Incensed by India’s perceived opportunism to explore China’s weakness from Covid-19 and the worsening US-China relations, China may want to “teach India another lesson” as Beijing saw Modi’s salami-slicing border approach as something similar to prime minister Jawaharlal Nehru’s controversial “forward policy” in the lead-up to the 1962 war.

“Tactically, China appears to be aiming for what it achieved in the 1962 war … and believes it needs to stand up to India whatever the cost,” Sun said.

Other experts, especially those in India, also say China has often adopted stalling tactics on the border issue, despite India’s apparent eagerness to settle the dispute.

Dibyesh Anand, a scholar on international relations at Westminster University in London, said China’s reputation among Indians had been battered by the unresolved border dispute and China’s condescension.

“A key factor from the Chinese perspective is the idea of being ‘the big brother’, the only emerging power, while from India’s side, it is the idea of being recognised and respected as equal to China by the international community,” he said.

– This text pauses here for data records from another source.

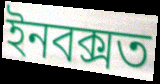
ইনবক্সতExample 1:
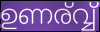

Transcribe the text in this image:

ഉണര്വ്വ്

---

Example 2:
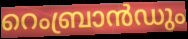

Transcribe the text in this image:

റെംബ്രാൻഡും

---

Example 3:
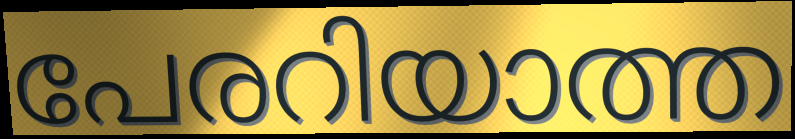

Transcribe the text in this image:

പേരറിയാത്ത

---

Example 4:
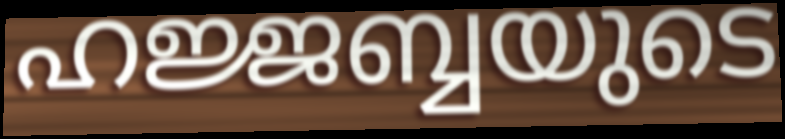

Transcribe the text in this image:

ഹജ്ജബ്ബയുടെ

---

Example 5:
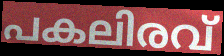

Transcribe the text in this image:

പകലിരവ്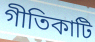
গীতিকাটি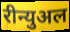
रीन्युअल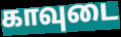
காவுடை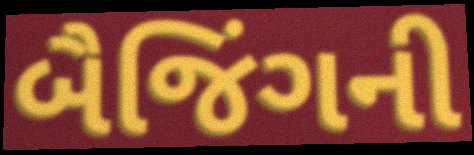
બૈજિંગની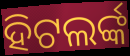
ହିଟଲର୍ଙ୍କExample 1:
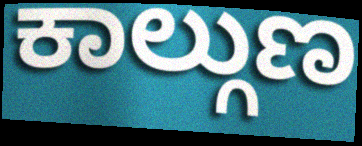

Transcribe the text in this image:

ಕಾಲ್ಗುಣ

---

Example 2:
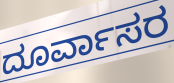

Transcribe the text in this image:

ದೂರ್ವಾಸರ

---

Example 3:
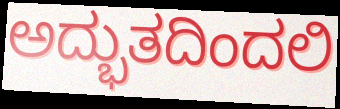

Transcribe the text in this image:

ಅದ್ಭುತದಿಂದಲಿ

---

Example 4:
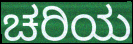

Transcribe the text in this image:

ಚರಿಯ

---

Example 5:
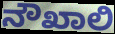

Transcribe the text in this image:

ನೌಖಾಲಿ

The legacy issue of Tibet, which India officially recognised as part of China in 2003 despite the presence of a Tibetan diaspora in exile, added to the complexity of China-India relations, Anand said.

“An important thing to bear in mind is the strategic-nationalist disjuncture between China and India when it comes to Tibet and the border dispute. For China, Tibet is a nationalist issue while the border is a strategic one, while for India, Tibet is at most a strategic matter while the border is a nationalist concern,” he said.

While Beijing may hope to thwart New Delhi’s efforts to catch up with China on infrastructure construction in border areas, the most challenging part for Beijing is to maintain the pressure without triggering an armed conflict, which would lead to the nightmare of a two-front war with both the US and India.

“Even if China could defeat and contain India through a war, the pay-off for China would remain minimal because it wouldn’t address China’s key external security challenges in the Pacific,” Sun said. “Instead, a breakdown in ties with New Delhi would only further expose Beijing in its primary theatre vis-à-vis the US.”